Dans le train, les odeurs se tirent la bourre : celle des pieds d’abord, qui ont bien macéré ces derniers jours, celle du sommeil ensuite, celle des évaporations de l’alcool englouti la veille et enfin celle des toilettes, ouvertes, qui sentent le Canard WC d’école primaire. L’enthousiasme retombe quelque peu. L’horloge a dépassé 13h18 et le train est toujours à quai. Le chef de bord prend son micro et annonce en polonais une phrase longue comme le bras. Un local se lève, perdu au milieu d’un compartiment d’Irlandais, prend ses affaires et se casse. Quelques instants plus tard, alors que la rumeur d’un long retard se répand, les haut-parleurs la jouent en anglais, de façon plus succincte : « 40 minutes delay, sorry » . La Pologne sort alors l’artillerie lourde, à savoir quelques volontaires féminins de belle facture, pour faire ce que les politiques appellent hypocritement de la « pédagogie » , plus quelques contrôleurs avec deux-trois phrases types d’anglais sur une feuille A4. « On attend pour attacher des wagons supplémentaires, pour que tout le monde puisse entrer » , explique la jeune volontaire Anja, que beaucoup ont du mal à regarder dans les yeux. À 13h50, le délai est repoussé d’une nouvelle heure. Les Français auraient sans nul doute gueulé, les Irlandais ont surtout considéré qu’ils avaient là une belle fenêtre de tir pour aller faire le plein aux échoppes proches de la gare. Certains, comme Damian, reviennent la gueule triste, avec une bouteille de Coca dans les mains et deux bouteilles d’eau, ce qui ne manque pas de surprendre Rob, son mate : « Je suis arrivé trop tard, les autres ont acheté toutes les bières, putain ! » Les deux compères, la vingtaine, arriveront tout de même à poser la question du mois à Anja : « Tu crois que ce serait possible d’aller en taxi à Poznań pour à peu près le même prix ? » On parle d’un trajet de plus de 300 bornes, alors que le billet de train a coûté 50 zlotys (13 euros). Anja sourit poliment et leur propose d’aller négocier directement avec un chauffeur.

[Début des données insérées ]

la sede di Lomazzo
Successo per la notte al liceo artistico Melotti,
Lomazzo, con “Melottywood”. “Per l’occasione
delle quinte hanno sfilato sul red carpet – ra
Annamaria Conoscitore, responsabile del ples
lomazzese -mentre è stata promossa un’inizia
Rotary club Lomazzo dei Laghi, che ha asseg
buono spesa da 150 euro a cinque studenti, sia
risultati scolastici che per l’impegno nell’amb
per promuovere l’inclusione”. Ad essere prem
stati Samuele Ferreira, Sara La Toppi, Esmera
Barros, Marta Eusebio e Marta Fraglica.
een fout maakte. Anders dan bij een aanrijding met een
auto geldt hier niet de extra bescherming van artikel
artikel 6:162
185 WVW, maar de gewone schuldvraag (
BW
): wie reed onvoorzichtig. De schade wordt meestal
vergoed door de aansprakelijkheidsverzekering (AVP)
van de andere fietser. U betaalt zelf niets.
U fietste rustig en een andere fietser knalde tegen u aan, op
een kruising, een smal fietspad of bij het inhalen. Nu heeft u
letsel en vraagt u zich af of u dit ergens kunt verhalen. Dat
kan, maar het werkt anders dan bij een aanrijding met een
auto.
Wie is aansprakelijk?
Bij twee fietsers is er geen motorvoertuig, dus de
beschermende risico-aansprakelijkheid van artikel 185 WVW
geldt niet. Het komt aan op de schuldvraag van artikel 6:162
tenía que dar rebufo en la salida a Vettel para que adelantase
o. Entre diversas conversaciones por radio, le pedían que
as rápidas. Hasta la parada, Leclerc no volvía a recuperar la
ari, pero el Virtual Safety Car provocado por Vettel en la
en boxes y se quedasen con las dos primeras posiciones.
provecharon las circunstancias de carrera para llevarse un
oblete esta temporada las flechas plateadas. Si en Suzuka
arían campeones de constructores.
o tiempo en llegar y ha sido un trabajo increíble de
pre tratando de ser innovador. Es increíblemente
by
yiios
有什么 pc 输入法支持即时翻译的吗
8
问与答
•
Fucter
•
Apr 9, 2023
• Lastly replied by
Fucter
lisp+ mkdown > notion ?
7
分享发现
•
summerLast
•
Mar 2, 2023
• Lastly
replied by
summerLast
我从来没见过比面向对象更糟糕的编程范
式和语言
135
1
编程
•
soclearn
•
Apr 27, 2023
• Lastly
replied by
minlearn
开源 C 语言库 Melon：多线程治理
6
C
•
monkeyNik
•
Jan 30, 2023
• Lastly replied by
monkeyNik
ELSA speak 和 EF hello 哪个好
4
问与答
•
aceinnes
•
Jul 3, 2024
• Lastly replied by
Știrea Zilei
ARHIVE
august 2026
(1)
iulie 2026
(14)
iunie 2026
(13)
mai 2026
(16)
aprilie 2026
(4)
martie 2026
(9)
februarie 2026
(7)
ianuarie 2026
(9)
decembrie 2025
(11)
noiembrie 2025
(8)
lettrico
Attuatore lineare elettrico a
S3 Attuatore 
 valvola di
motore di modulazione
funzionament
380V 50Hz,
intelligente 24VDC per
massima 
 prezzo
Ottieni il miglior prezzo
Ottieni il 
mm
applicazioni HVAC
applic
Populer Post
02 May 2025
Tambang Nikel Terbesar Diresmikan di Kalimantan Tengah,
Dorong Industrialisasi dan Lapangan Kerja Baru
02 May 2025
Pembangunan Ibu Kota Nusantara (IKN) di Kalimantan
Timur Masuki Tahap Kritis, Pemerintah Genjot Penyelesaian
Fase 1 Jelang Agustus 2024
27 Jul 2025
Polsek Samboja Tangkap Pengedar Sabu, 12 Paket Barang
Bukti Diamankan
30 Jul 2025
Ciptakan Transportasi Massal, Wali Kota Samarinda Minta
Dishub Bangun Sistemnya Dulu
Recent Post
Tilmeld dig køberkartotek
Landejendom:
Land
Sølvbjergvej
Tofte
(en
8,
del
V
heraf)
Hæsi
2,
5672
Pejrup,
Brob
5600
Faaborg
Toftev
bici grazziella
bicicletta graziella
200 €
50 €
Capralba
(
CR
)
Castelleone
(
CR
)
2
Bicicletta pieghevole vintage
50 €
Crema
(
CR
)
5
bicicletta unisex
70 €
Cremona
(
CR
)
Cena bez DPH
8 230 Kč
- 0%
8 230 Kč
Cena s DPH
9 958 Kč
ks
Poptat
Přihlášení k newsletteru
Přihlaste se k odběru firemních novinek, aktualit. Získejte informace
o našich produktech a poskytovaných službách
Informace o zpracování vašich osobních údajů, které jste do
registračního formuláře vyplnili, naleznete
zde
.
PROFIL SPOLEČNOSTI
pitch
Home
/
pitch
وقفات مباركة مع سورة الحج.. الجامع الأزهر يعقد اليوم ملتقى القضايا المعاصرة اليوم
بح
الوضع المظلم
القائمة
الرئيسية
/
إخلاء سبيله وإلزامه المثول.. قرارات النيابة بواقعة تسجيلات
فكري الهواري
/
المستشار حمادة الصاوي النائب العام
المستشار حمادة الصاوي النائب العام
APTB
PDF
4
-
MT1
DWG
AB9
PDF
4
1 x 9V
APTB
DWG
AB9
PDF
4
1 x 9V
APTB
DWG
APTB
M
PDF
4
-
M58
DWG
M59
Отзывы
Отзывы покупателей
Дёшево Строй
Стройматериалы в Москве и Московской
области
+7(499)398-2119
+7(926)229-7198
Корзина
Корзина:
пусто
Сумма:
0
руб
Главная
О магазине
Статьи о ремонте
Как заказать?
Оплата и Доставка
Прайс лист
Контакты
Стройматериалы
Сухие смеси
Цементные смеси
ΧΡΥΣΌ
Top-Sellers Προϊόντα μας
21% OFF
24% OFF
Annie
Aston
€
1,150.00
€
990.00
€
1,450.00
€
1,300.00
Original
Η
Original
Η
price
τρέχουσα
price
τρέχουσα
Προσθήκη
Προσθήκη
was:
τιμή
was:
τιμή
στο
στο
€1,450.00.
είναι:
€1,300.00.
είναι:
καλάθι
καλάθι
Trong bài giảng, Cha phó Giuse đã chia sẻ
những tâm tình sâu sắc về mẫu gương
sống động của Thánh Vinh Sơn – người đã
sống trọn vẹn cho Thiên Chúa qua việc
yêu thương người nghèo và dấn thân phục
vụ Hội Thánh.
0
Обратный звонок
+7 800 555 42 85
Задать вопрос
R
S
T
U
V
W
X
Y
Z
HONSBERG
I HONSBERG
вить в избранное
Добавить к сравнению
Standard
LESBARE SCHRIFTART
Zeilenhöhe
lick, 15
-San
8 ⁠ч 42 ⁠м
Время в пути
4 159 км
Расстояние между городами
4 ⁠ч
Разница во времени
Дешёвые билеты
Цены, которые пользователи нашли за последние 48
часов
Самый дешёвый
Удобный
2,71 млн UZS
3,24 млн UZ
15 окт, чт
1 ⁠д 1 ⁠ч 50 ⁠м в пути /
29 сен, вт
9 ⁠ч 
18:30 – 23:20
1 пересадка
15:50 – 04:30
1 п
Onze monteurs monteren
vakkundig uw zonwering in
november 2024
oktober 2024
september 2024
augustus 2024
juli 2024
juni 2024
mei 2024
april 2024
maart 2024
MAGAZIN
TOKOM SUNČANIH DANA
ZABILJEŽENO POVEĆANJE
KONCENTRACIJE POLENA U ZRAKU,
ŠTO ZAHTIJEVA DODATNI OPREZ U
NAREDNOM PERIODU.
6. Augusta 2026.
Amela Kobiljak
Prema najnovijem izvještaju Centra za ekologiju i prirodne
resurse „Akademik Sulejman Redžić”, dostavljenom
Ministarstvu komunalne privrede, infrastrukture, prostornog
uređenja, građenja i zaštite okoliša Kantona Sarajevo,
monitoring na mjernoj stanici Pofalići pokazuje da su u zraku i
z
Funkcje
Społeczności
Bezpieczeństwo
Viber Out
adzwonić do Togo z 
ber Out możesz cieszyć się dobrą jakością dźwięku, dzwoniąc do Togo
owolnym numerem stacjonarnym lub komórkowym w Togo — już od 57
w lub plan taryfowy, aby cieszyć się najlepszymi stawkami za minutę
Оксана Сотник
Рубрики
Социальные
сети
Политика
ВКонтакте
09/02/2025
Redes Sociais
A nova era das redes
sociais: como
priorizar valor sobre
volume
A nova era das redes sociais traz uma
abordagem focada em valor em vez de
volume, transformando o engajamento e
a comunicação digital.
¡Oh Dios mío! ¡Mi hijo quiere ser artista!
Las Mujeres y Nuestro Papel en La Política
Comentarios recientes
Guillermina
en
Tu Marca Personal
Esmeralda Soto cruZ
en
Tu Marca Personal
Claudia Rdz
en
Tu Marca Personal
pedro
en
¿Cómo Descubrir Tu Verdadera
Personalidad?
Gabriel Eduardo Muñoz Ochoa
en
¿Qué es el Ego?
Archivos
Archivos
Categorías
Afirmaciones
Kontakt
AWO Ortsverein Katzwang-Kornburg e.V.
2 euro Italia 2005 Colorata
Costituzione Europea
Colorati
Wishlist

En gare, accoudés aux fenêtres, on discute avec les trains à l’arrêt de la voie d’en face. Des petites ados polak testent leur anglais. « Vous êtes anglais ? » Un quadra répond : « Ah non, je crois pas, on n’est surtout pas anglais, mais irlandais. Et toi, tu vas où avec tes copines dans ton train, là ? » La petite, qui ne comprend rien et surtout pas l’accent de salopard des Irlandais essaie de s’en sortir : « Oui » Dans le fond du train, un type, qui a entendu la voix des petites filles, veut poser sa blague de lourdingue : « Vous aimez les sucettes, les filles ? » La petite, qui ne comprend pas plus Shakespeare que quelques secondes auparavant, répond qu’elle est pour l’Espagne. Fin de la discussion intergénérationnelle. Il est 14h50, le Gdańsk-Poznań de 13h18 décolle enfin. La Green Army est très calme et s’endort, claquée par sa soirée de la veille et désireuse de reprendre des forces pour ce samedi soir. Que Poznań se prépare. C’est de nouveau à son tour de se faire retourner. Sans arme, ni haine, ni violence. Mais avec beaucoup d’amour et une haleine à apprivoiser.